__Edit difference data__.
————————
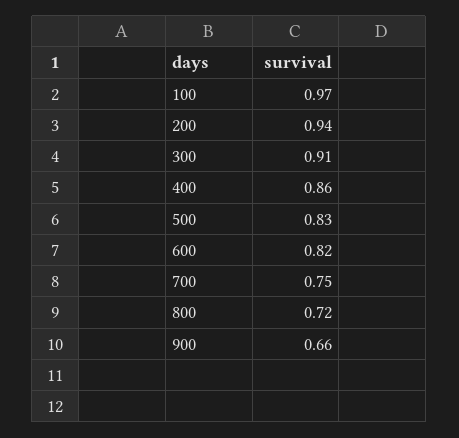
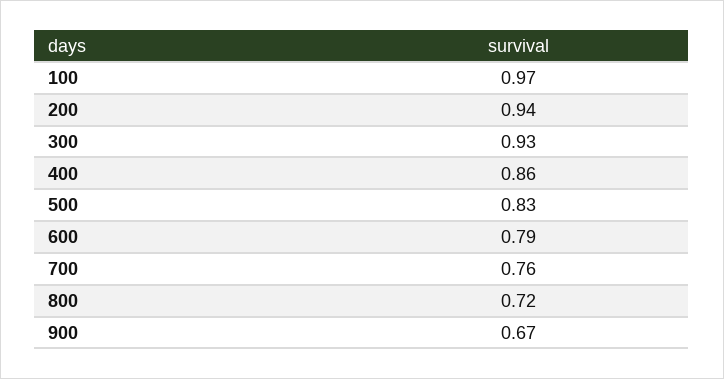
300: 0.91 -> 0.93
600: 0.82 -> 0.79
700: 0.75 -> 0.76
900: 0.66 -> 0.67

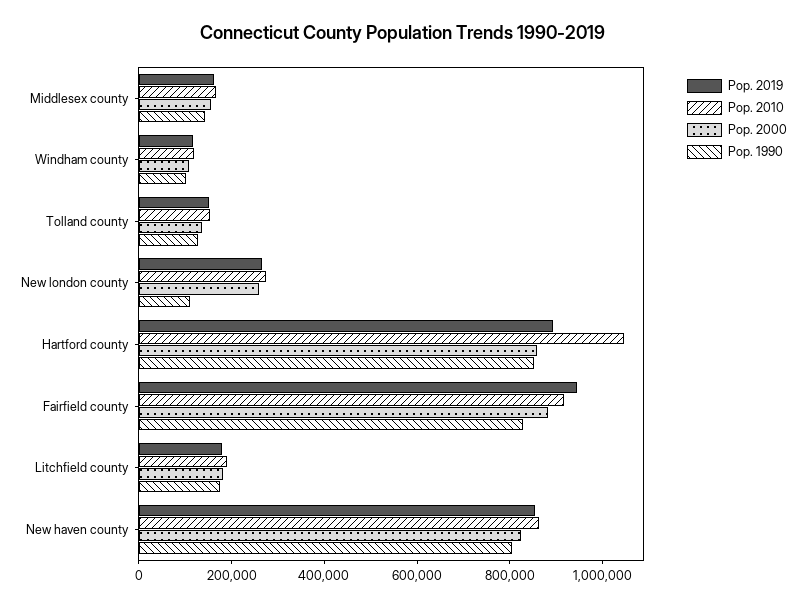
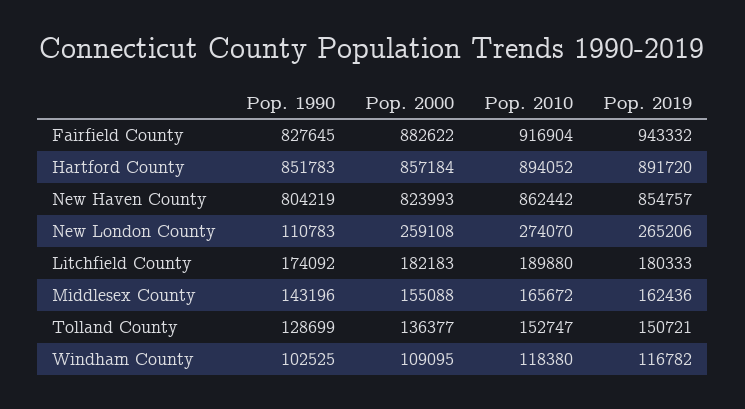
Pop. 2010, Hartford county: 1050000 -> 894052

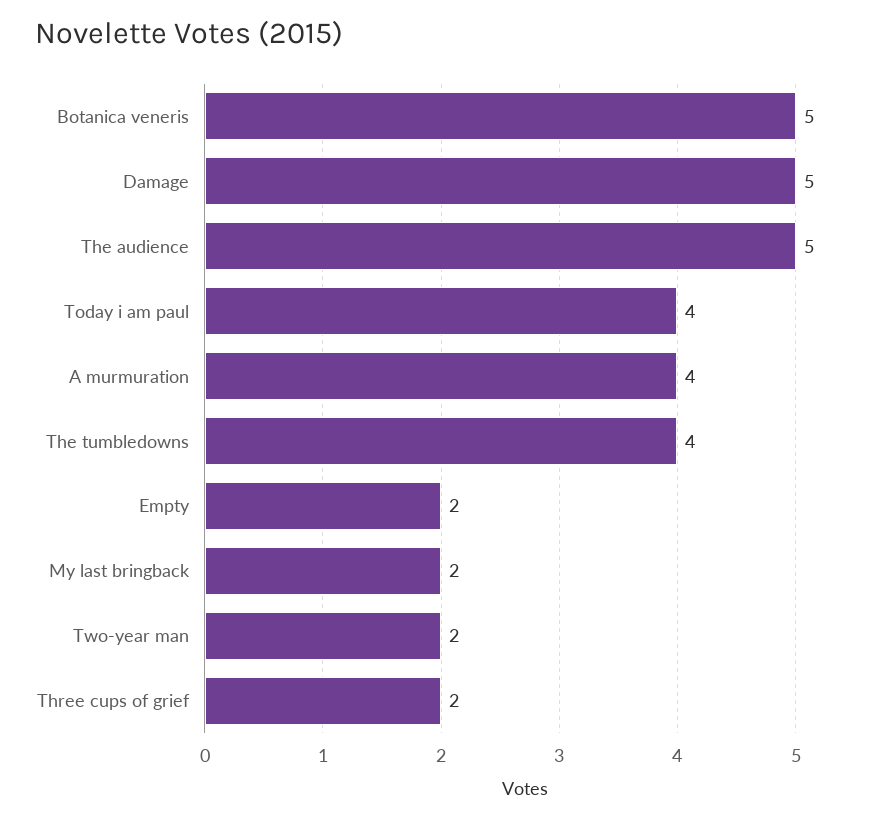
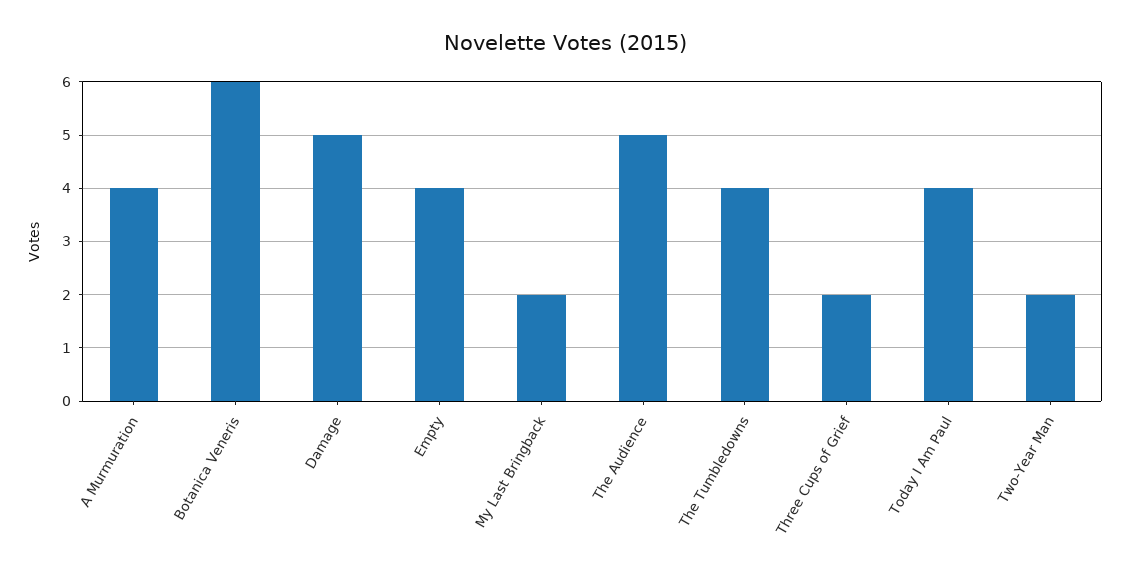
Botanica veneris: 5 -> 6
Empty: 2 -> 4

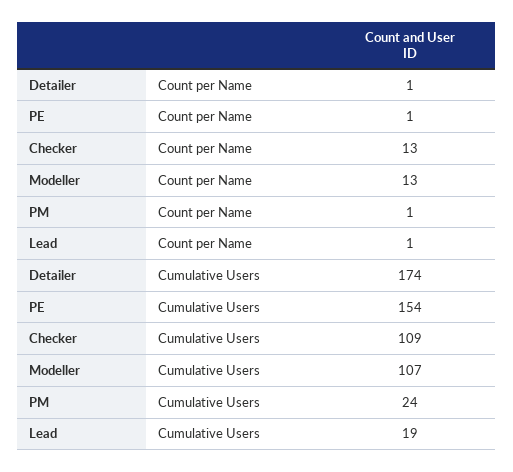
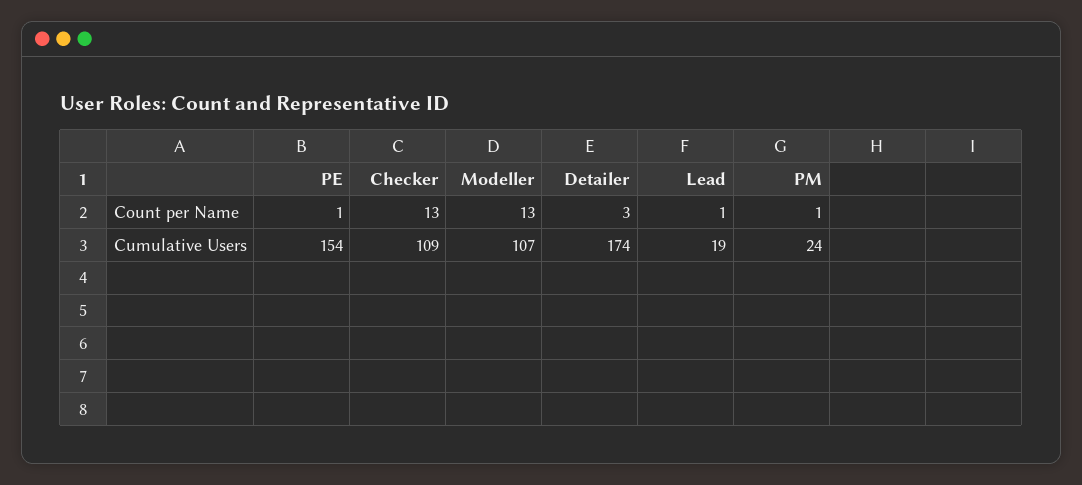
Detailer, Count per Name: 1 -> 3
————————
__WHAT YOU WILL DO__. Reproduce exactly the lines from the one containing "Pop. 2010, Hartford county: 1050000 -> 894052" through the last line of the records, both included, leaving out every picture.

__RESPONSE BOX__.
Pop. 2010, Hartford county: 1050000 -> 894052

Botanica veneris: 5 -> 6
Empty: 2 -> 4

Detailer, Count per Name: 1 -> 3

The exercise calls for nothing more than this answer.